Every Other Person

Every Other Person


Every Other Person from User’s News, Australia, Issue #44, Spring, 2005 “About my relapse in February 1998 after being clean since March of 1994.”*

As I run out into the street with three bags of heroin clutched tightly in my hand, I remember the relapse group in the detox center near Worcester, Massachusetts (Adcare). I recall everyone sitting in a circle when the counselor asked us to shut our eyes and said,”Everyone who thinks they will stay clean after they leave here, please raise your hand.”

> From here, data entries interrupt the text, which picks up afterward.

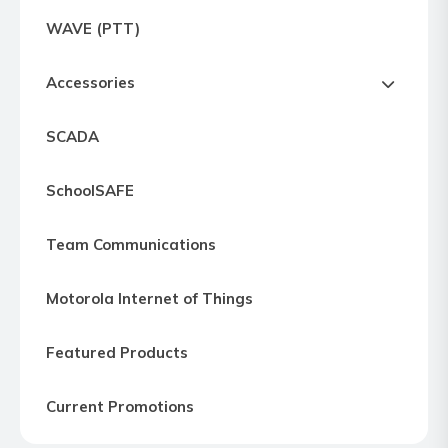
Express
WAVE (PTT)
Northern
Virginia,
Accessories
Maryland
and
SCADA
Washington
D.C
SchoolSAFE
Team Communications
Motorola Internet of Things
Featured Products
Current Promotions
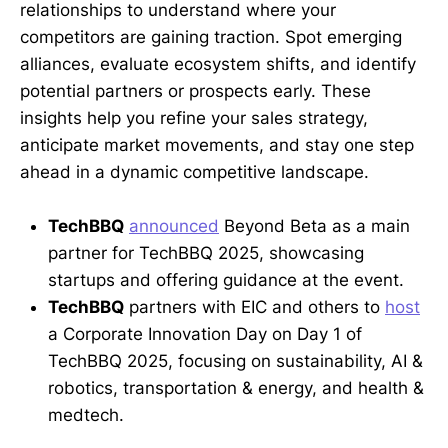
relationships to understand where your
competitors are gaining traction. Spot emerging
alliances, evaluate ecosystem shifts, and identify
potential partners or prospects early. These
insights help you refine your sales strategy,
anticipate market movements, and stay one step
ahead in a dynamic competitive landscape.
TechBBQ
announced
Beyond Beta as a main
partner for TechBBQ 2025, showcasing
startups and offering guidance at the event.
TechBBQ
partners with EIC and others to
host
a Corporate Innovation Day on Day 1 of
TechBBQ 2025, focusing on sustainability, AI &
robotics, transportation & energy, and health &
medtech.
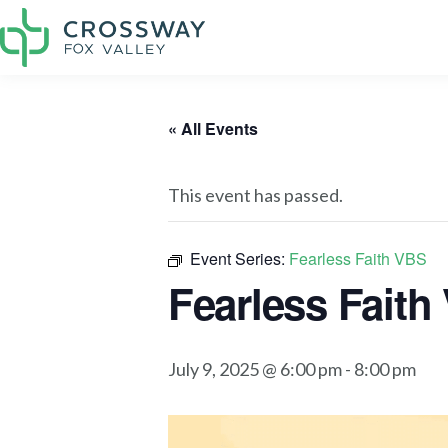
« All Events
This event has passed.
Event Series:
Fearless Faith VBS
Fearless Faith
July 9, 2025 @ 6:00 pm
-
8:00 pm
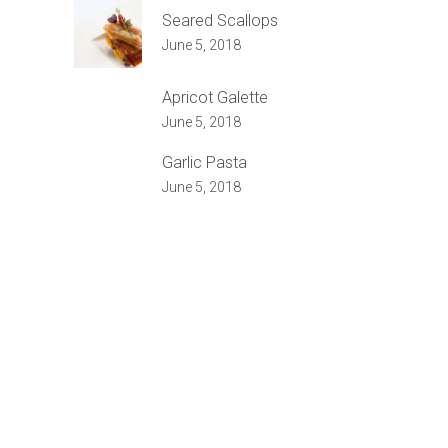
Seared Scallops
June 5, 2018
Apricot Galette
June 5, 2018
Garlic Pasta
June 5, 2018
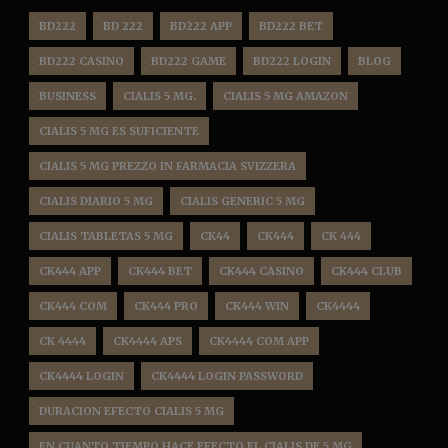
BD222
BD 222
BD222 APP
BD222 BET
BD222 CASINO
BD222 GAME
BD222 LOGIN
BLOG
BUSINESS
CIALIS 5 MG.
CIALIS 5 MG AMAZON
CIALIS 5 MG ES SUFICIENTE
CIALIS 5 MG PREZZO IN FARMACIA SVIZZERA
CIALIS DIARIO 5 MG
CIALIS GENERIC 5 MG
CIALIS TABLETAS 5 MG
CK44
CK444
CK 444
CK444 APP
CK444 BET
CK444 CASINO
CK444 CLUB
CK444 COM
CK444 PRO
CK444 WIN
CK4444
CK 4444
CK4444 APS
CK4444 COM APP
CK4444 LOGIN
CK4444 LOGIN PASSWORD
DURACION EFECTO CIALIS 5 MG
EN CUANTO TIEMPO HACE EFECTO EL CIALIS DE 5 MG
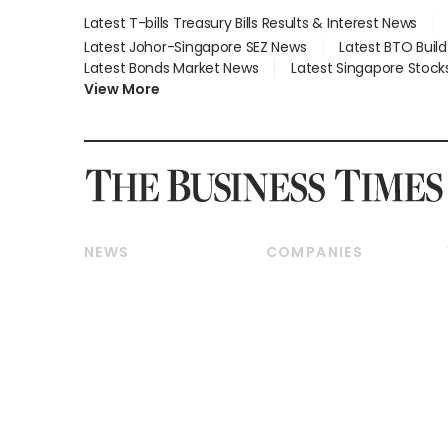
Latest T-bills Treasury Bills Results & Interest News
Latest Johor-Singapore SEZ News
Latest BTO Buil
Latest Bonds Market News
Latest Singapore Stock
View More
NEWS
COMPANIES
Breaking News
Companies & Markets
Property
Banking & Finance
Residential
Reits & Property
Commercial & Industrial
Energy & Commodities
Singapore
Telcos, Media & Tech
International
Transport & Logistics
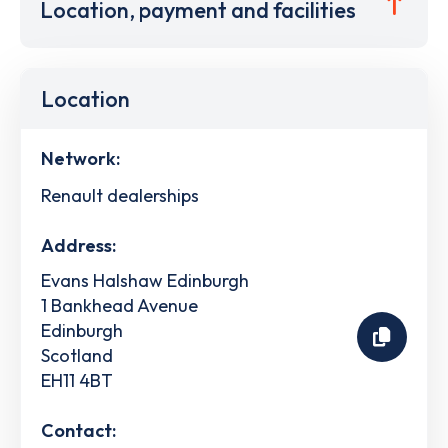
Location, payment and facilities
Location
Network:
Renault dealerships
Address:
Evans Halshaw Edinburgh
1 Bankhead Avenue
Edinburgh
Scotland
EH11 4BT
Contact:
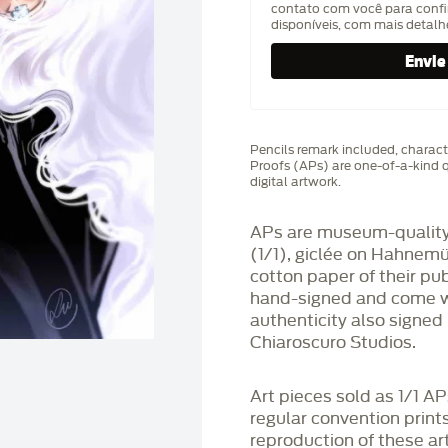
contato com você para confi
disponíveis, com mais detal
Pencils remark included, characte
Proofs (APs) are one-of-a-kind q
digital artwork.
APs are museum-quality,
(1/1), giclée on Hahnem
cotton paper of their pu
hand-signed and come wit
authenticity also signed 
Chiaroscuro Studios.
Art pieces sold as 1/1 A
regular convention print
reproduction of these art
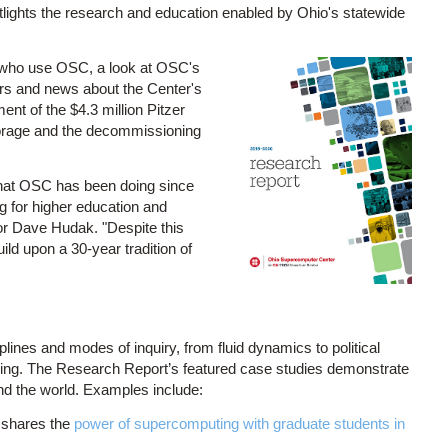
tlights the research and education enabled by Ohio's statewide
 who use OSC, a look at OSC's
ers and news about the Center's
t of the $4.3 million Pitzer
storage and the decommissioning
 what OSC has been doing since
ng for higher education and
or Dave Hudak. "Despite this
ld upon a 30-year tradition of
nes and modes of inquiry, from fluid dynamics to political
ing. The Research Report’s featured case studies demonstrate
d the world. Examples include:
 shares the
power of supercomputing with graduate students in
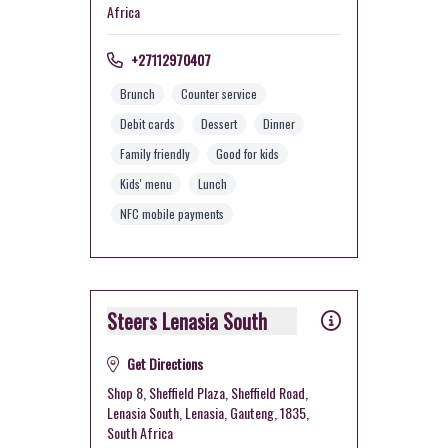
Africa
+27112970407
Brunch
Counter service
Debit cards
Dessert
Dinner
Family friendly
Good for kids
Kids' menu
Lunch
NFC mobile payments
Steers Lenasia South
Get Directions
Shop 8, Sheffield Plaza, Sheffield Road,
Lenasia South, Lenasia, Gauteng, 1835,
South Africa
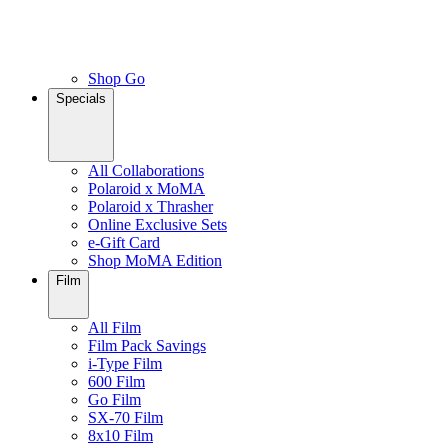
Shop Go
Specials
All Collaborations
Polaroid x MoMA
Polaroid x Thrasher
Online Exclusive Sets
e-Gift Card
Shop MoMA Edition
Film
All Film
Film Pack Savings
i-Type Film
600 Film
Go Film
SX-70 Film
8x10 Film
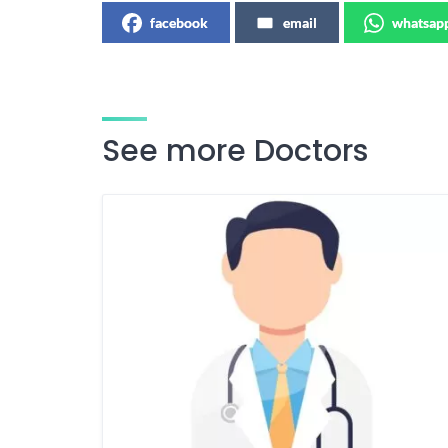
facebook
email
whatsap
See more Doctors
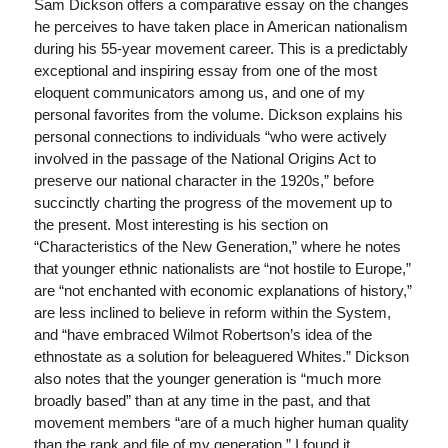
Sam Dickson offers a comparative essay on the changes
he perceives to have taken place in American nationalism
during his 55-year movement career. This is a predictably
exceptional and inspiring essay from one of the most
eloquent communicators among us, and one of my
personal favorites from the volume. Dickson explains his
personal connections to individuals “who were actively
involved in the passage of the National Origins Act to
preserve our national character in the 1920s,” before
succinctly charting the progress of the movement up to
the present. Most interesting is his section on
“Characteristics of the New Generation,” where he notes
that younger ethnic nationalists are “not hostile to Europe,”
are “not enchanted with economic explanations of history,”
are less inclined to believe in reform within the System,
and “have embraced Wilmot Robertson’s idea of the
ethnostate as a solution for beleaguered Whites.” Dickson
also notes that the younger generation is “much more
broadly based” than at any time in the past, and that
movement members “are of a much higher human quality
than the rank and file of my generation.” I found it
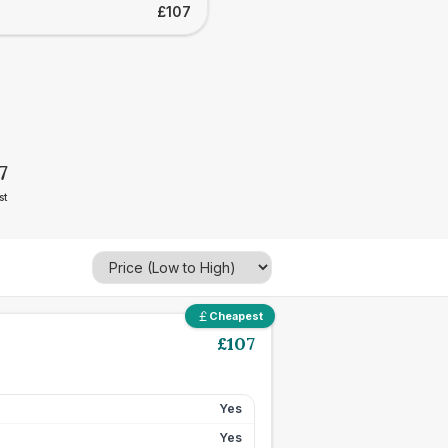
£107
7
st
Cheapest
£
107
Yes
Yes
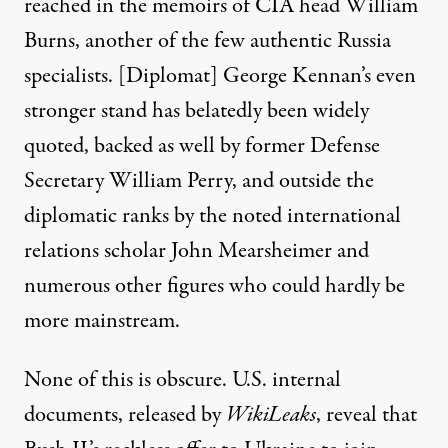
reached in the memoirs of CIA head William
Burns, another of the few authentic Russia
specialists. [Diplomat] George Kennan’s even
stronger stand has belatedly been widely
quoted, backed as well by former Defense
Secretary William Perry, and outside the
diplomatic ranks by the noted international
relations scholar
John Mearsheimer
and
numerous other figures who could hardly be
more mainstream.
None of this is obscure.
U.S. internal
documents
, released by
WikiLeaks
, reveal that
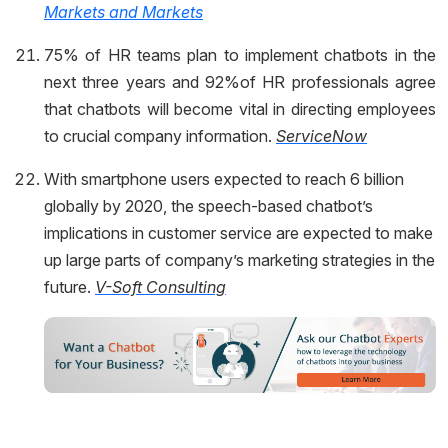
Markets and Markets
75% of HR teams plan to implement chatbots in the
next three years and 92%of HR professionals agree
that chatbots will become vital in directing employees
to crucial company information.
ServiceNow
With smartphone users expected to reach 6 billion
globally by 2020, the speech-based chatbot’s
implications in customer service are expected to make
up large parts of company’s marketing strategies in the
future.
V-Soft Consulting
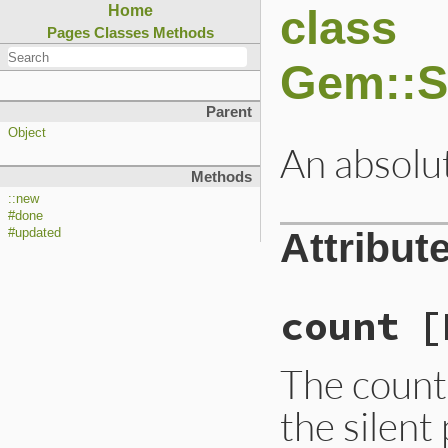
class
Home
Pages
Classes
Methods
Gem::S
Parent
Object
An absolut
Methods
::new
#done
Attribut
#updated
count
[
The count 
the silent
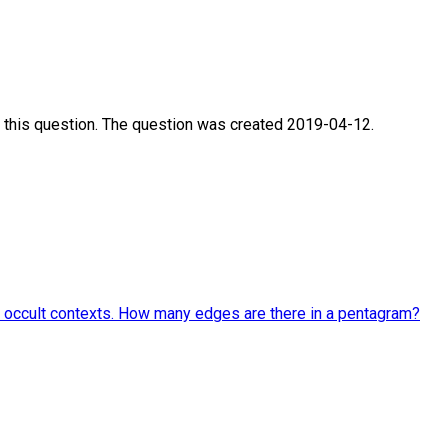
 this question. The question was created 2019-04-12.
and occult contexts. How many edges are there in a pentagram?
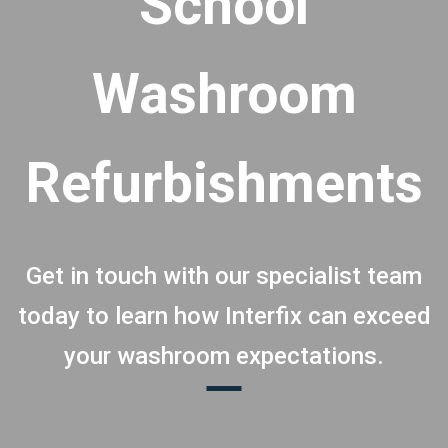
School
Washroom
Refurbishments
Get in touch with our specialist team
today to learn how Interfix can exceed
your washroom expectations.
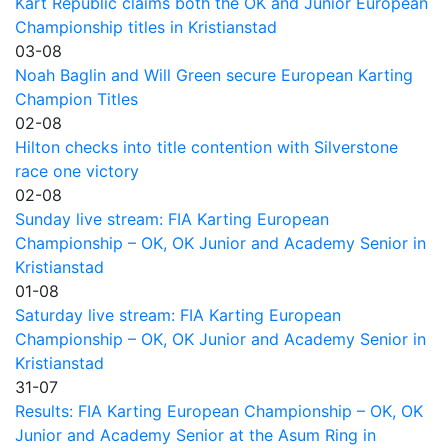
Kart Republic claims both the OK and Junior European
Championship titles in Kristianstad
03-08
Noah Baglin and Will Green secure European Karting
Champion Titles
02-08
Hilton checks into title contention with Silverstone
race one victory
02-08
Sunday live stream: FIA Karting European
Championship – OK, OK Junior and Academy Senior in
Kristianstad
01-08
Saturday live stream: FIA Karting European
Championship – OK, OK Junior and Academy Senior in
Kristianstad
31-07
Results: FIA Karting European Championship – OK, OK
Junior and Academy Senior at the Asum Ring in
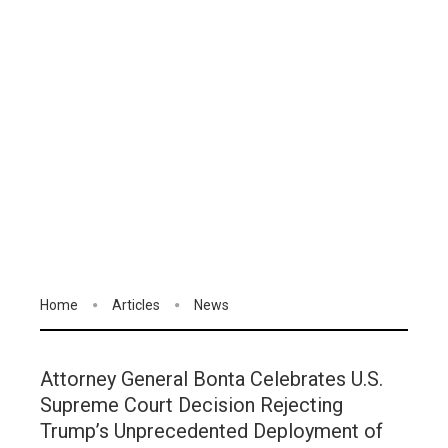
Home
Articles
News
Attorney General Bonta Celebrates U.S.
Supreme Court Decision Rejecting
Trump’s Unprecedented Deployment of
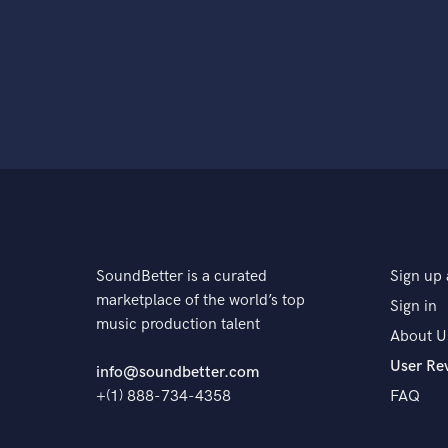
SoundBetter is a curated
Sign up 
marketplace of the world’s top
Sign in
music production talent
About U
User Re
info@soundbetter.com
+(1) 888-734-4358
FAQ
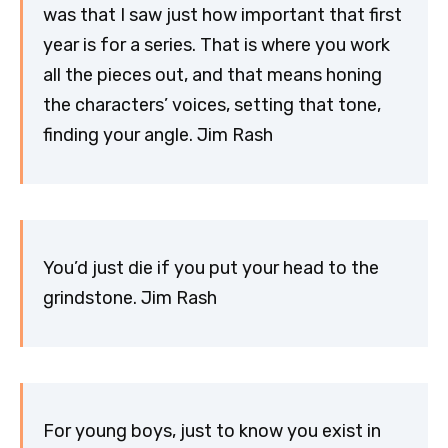
was that I saw just how important that first
year is for a series. That is where you work
all the pieces out, and that means honing
the characters’ voices, setting that tone,
finding your angle. Jim Rash
You’d just die if you put your head to the
grindstone. Jim Rash
For young boys, just to know you exist in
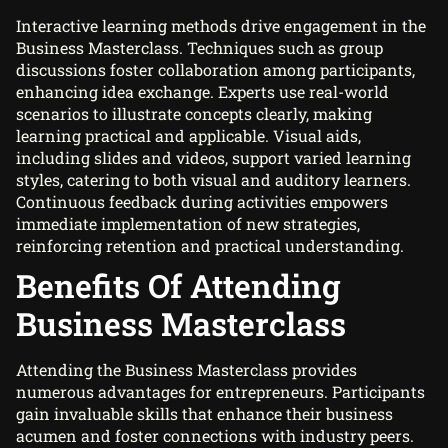
Interactive learning methods drive engagement in the
Business Masterclass. Techniques such as group
discussions foster collaboration among participants,
enhancing idea exchange. Experts use real-world
scenarios to illustrate concepts clearly, making
learning practical and applicable. Visual aids,
including slides and videos, support varied learning
styles, catering to both visual and auditory learners.
Continuous feedback during activities empowers
immediate implementation of new strategies,
reinforcing retention and practical understanding.
Benefits Of Attending
Business Masterclass
Attending the Business Masterclass provides
numerous advantages for entrepreneurs. Participants
gain invaluable skills that enhance their business
acumen and foster connections with industry peers.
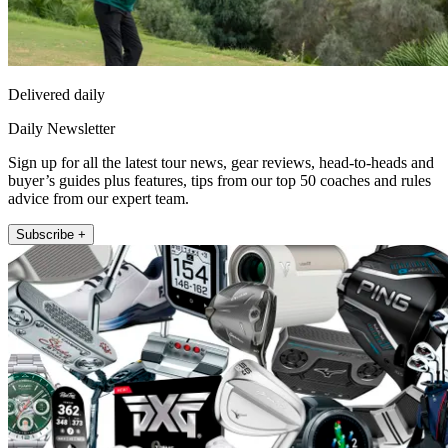
Delivered daily
Daily Newsletter
Sign up for all the latest tour news, gear reviews, head-to-heads and
buyer’s guides plus features, tips from our top 50 coaches and rules
advice from our expert team.
Subscribe +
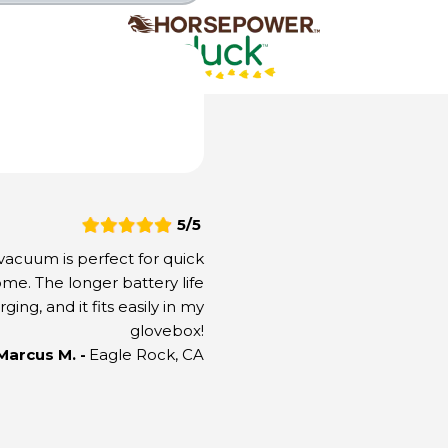
our Discount is Locked In & Applied to Your Ord
5/5
cuum is perfect for quick
ome. The longer battery life
ng, and it fits easily in my
glovebox!
Secure Checkout
 Marcus M. -
Eagle Rock, CA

I raised my hand, determined to be one of the people who stayed clean. Then he said, “Leave your hand up, open your eyes and look around the room.” Almost everyone had their hand up. Could it be that everyone was as determined as I had been? Then the counselor said, “Look around you. At least every other person in this room will relapse, according to the statistics.”

A part of me wanted to throw the bags of heroin away. A part of me never wanted to go back to the old haunting ground, yet if felt as if a strange, inexplicable and powerful force guided my feet back to the fateful place where I knew the connection came. I told myself I just wanted to see how my friends were doing. I told myself I just wanted to check in at my old hangout. I told myself I wasn’t going to get the stuff; I was strong enough. But inside my stomach was crawling, craving, the hunger hit me like a moving stone wall racing faster than my thoughts. Now here I was skittering down the street toward my room, my bowels turning to jelly as I anticipated the relief of that first shot.

Just this time, I pleaded to some unknown deity, just this once and I’ll be all done with it. Into the rooming house. Up the stairs, two at a time. I feel so excited, I want to scream, to yell, to dance. My hand shakes so much I can barely get the key in the door. Open. In the room. Shut the door. The telephone. It starts to ring. I get out the hypodermic needle I saved from my last run “just in case”, take a spoon out, place it on the edge of the sink. My hands tremble so much I can barely get the water in the glass.

I rip open one bag, shake the powder into the spoon. Cotton. Where the hell is some cotton? I am frantic now. I tear the edge off a filter on a cigarette and throw it into the spoon. Danger! I know the filter is made of something related to fiberglass but I just don’t care about anything right now. The needle bangs against the bottom of the spoon over and over from the tremors in my hand as I draw up the potent liquid. The telephone rings again, incessantly, like it is someone who knows what I am about at this moment. I place the needle above my vein. Someone starts knocking at my door.

I hold my breath. Maybe they will go away. I plunge the needle in and, like magic, a spot of blood appears at the bottom of the syringe. I draw back the plunger, redness flows up the barrel, and then I slam slam slam it home. Nothing can hurt me now. There is someone knocking at my door. I will tell them to wait a minute, put everything away in a drawer, light a cigarette, swing the door open. It is one of the recovery people, a guy named Lenny, who I met while in detox.

He says,”I was just swinging by to see if you wanted to go to a meeting.” I look at him, slowly reaching up to scratch my nose. “Tomorrow,” I say, “How about tomorrow?” He looks at me. I suck smoke from the cigarette, look back at him.

*”The relapse lasted from Feb. of 98 until April of 1999.”